# Proving diag(A) is SPD

Can someone help me with determining if the following statement is true: If A is symmetric positive definite then diag(A) is symmetric positive definite.

What I have done is:

$u^{T}(diag(A))u=\sum_{i=1}^{n} \sum_{j=1}^{n} a_{ij}u_{i}u_{j}=\sum _{i=1}^{n} a_{ii}u_{i}^2 + \sum_{i \neq j}^{n} a_{ij}u_{i}u_{j}$. The last term is equal to 0 because we have a diagonal matrix. The first term is bigger or equal 0 because $a_{ii}>0$ and $u_{i}^2 \geq 0$ So diag(A) is positive semidefinite.
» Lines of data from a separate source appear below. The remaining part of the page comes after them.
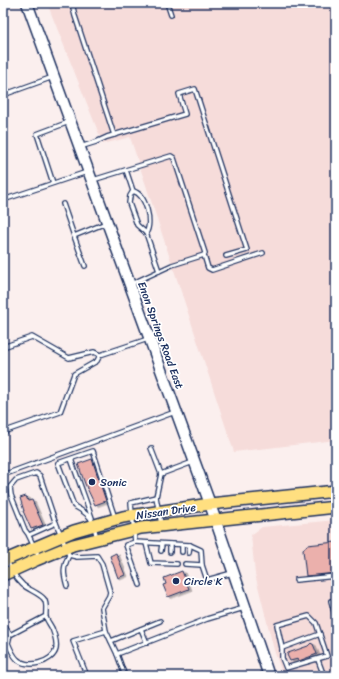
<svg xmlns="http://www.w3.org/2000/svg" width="339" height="679" font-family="Sriracha,sans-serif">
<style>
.built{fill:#f6dcda}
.building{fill:#ebb0ac;stroke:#1b2f5e;filter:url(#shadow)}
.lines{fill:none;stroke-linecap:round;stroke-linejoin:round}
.lane-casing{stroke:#1b2f5e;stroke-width:6}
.secondary-casing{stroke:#1b2f5e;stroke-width:13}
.primary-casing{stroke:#1b2f5e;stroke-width:14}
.lane{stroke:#fff;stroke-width:3.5}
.secondary{stroke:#fff;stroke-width:10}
.primary{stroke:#ffdf80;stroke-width:11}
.poi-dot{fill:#1b2f5e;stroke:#fff;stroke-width:1.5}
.labels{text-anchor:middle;stroke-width:3.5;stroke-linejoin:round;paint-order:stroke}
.street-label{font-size:11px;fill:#1b2f5e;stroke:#fff}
.poi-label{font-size:11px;fill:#1b2f5e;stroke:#fff;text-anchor:start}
</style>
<defs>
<filter id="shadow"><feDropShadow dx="3" dy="1.5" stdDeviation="0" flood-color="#0004"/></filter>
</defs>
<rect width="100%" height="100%" fill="#fbefee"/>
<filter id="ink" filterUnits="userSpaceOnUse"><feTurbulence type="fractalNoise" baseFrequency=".025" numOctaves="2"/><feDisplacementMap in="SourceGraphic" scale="8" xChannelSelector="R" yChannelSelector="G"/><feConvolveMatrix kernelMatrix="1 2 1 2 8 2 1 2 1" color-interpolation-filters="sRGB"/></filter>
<g filter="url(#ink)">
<g class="built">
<polygon points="47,3 336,3 336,440 234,452 130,137 103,144"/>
<polygon points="336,520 336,676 283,676 274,650 255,574 251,535 262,527"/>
</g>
<g class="building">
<polygon points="92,459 106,501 95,505 85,484 78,464"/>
<polygon points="26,496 28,501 32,500 43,525 31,529 23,511 24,511 20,498"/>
<polygon points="336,542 336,573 306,576 303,550 307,545"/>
<polygon points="116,553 125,575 118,578 110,556"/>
<polygon points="182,571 189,589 168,597 163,585 166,584 164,578"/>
<polygon points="311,643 312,644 313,644 317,654 299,661 298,659 290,661 287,655 288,653 308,646"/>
</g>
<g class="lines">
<g class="lane-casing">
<g id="lane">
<polyline points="72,3 75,16 114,135"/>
<polyline points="167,3 171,15"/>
<polyline points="3,95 53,77"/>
<polyline points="80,147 96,142 107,137 185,114 179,94 195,89 247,250 226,256"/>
<polyline points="126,170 133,191 130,196 129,203 137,225 146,233 159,271"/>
<polyline points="93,180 171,156 174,158 205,253 204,255 172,265 131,284"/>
<polyline points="53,183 37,134 69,122"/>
<path d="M133,191C146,194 153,223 146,233"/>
<polyline points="3,200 87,172"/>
<polyline points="63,204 74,236 106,223"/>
<polyline points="74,236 85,266"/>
<polyline points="204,255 208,268 212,270 263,253"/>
<polyline points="3,347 32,337 69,358 94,352 100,355 148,339"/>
<polyline points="3,432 60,412 74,374 97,361 100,355"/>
<polyline points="151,448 161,474"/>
<polyline points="71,459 92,518"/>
<polyline points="3,475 175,412"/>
<polyline points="156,497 131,503 135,542 190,545 201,550 202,565 207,580 232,573"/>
<polyline points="161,524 156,497 161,474 193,462"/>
<polyline points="29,535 56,523"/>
<path d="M97,538C92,518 92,516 74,506L58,463L93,451L115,518"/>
<polyline points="135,542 126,545 140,585"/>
<polyline points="146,543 151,563 177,564"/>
<path d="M3,551C7,562 14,577 23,585C29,590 39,593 44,599C48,605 45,611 46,617C47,622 52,626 53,631C55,636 57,643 56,649C53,663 26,669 17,659C13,655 10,648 8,643L10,635L46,616"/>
<polyline points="161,551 162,544"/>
<polyline points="170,552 170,544"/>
<polyline points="182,552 182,545"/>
<polyline points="189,553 190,545"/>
<polyline points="39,557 28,534 25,530 11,495 10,487 16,480 36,473 40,476 54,518 69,555 77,557 97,556 102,564 110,592 109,596 102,608 106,631"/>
<polyline points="185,564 202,565"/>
<polyline points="296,580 336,576"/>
<path d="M67,586C63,572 63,568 69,555"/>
<polyline points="331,601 336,619"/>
<polygon points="309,616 316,623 327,656 286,668 282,658 282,648 277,625"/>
<polyline points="3,623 10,635"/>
<polyline points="141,629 147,643"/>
<polyline points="111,641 160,621"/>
<polyline points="282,648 320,634"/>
<polyline points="117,654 207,619 244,608"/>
<polyline points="318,660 324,676"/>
<polyline points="87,676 73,641 106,631 117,654 125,676"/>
</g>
</g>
<g class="secondary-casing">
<polyline id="secondary" points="27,3 210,504 269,676"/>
</g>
<g class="primary-casing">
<g id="primary">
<polyline points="3,561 74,531 123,517 210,504 336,491"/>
<polyline points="3,575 36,560 73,545 141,528 336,507"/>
</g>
</g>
<use href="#lane" class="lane"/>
<use href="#secondary" class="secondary"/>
<use href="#primary" class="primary"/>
</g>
</g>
<g class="poi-dot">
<circle cx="92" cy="482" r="4"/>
<circle cx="176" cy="581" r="4"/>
</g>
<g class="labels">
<g class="street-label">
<text transform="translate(161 335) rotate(70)" y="4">Enon Springs Road East</text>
<text transform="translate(166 511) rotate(-8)" y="4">Nissan Drive</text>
</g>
<g class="poi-label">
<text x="100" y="486">Sonic</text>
<text x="184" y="585">Circle K</text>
</g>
</g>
<rect width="339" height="679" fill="none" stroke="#fff" stroke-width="16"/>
<rect x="8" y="8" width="323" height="663" fill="none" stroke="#1b2f5e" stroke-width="1.5" filter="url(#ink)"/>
</svg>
• You are missing a justification as to why $a_{ii} \geq 0$ (not $a_{ii}$ > 0). – levap Jan 28 '16 at 10:59
• Because we know that A is symmetric positive definite, so by definiton $u^{T}Au>0$. – Roos Jansen Jan 28 '16 at 11:01
• But why does this imply that $a_{ii} > 0$? You need to choose an appropriate $u$ and use $u^T A u > 0$ to conclude that $a_{ii} > 0$. – levap Jan 28 '16 at 11:05
• Ah yes, I already did. But is the conclusion right? Diag(A) is positive semidefinite, so not positive definite? – Roos Jansen Jan 28 '16 at 11:06
• If $A$ is positive definite, then $\mathrm{diag}(A)$ will be positive definite. If $A$ is positive semidefinite, then $\mathrm{diag}(A)$ will be positive semidefinite. – levap Jan 28 '16 at 11:14

$a_{ii} = e_i^TAe_i >0$ since $A$ is positive definite. Hence $\operatorname{diag}(A)$ is a diagonal matrix with positive diagonal entries. This is clearly positive definite.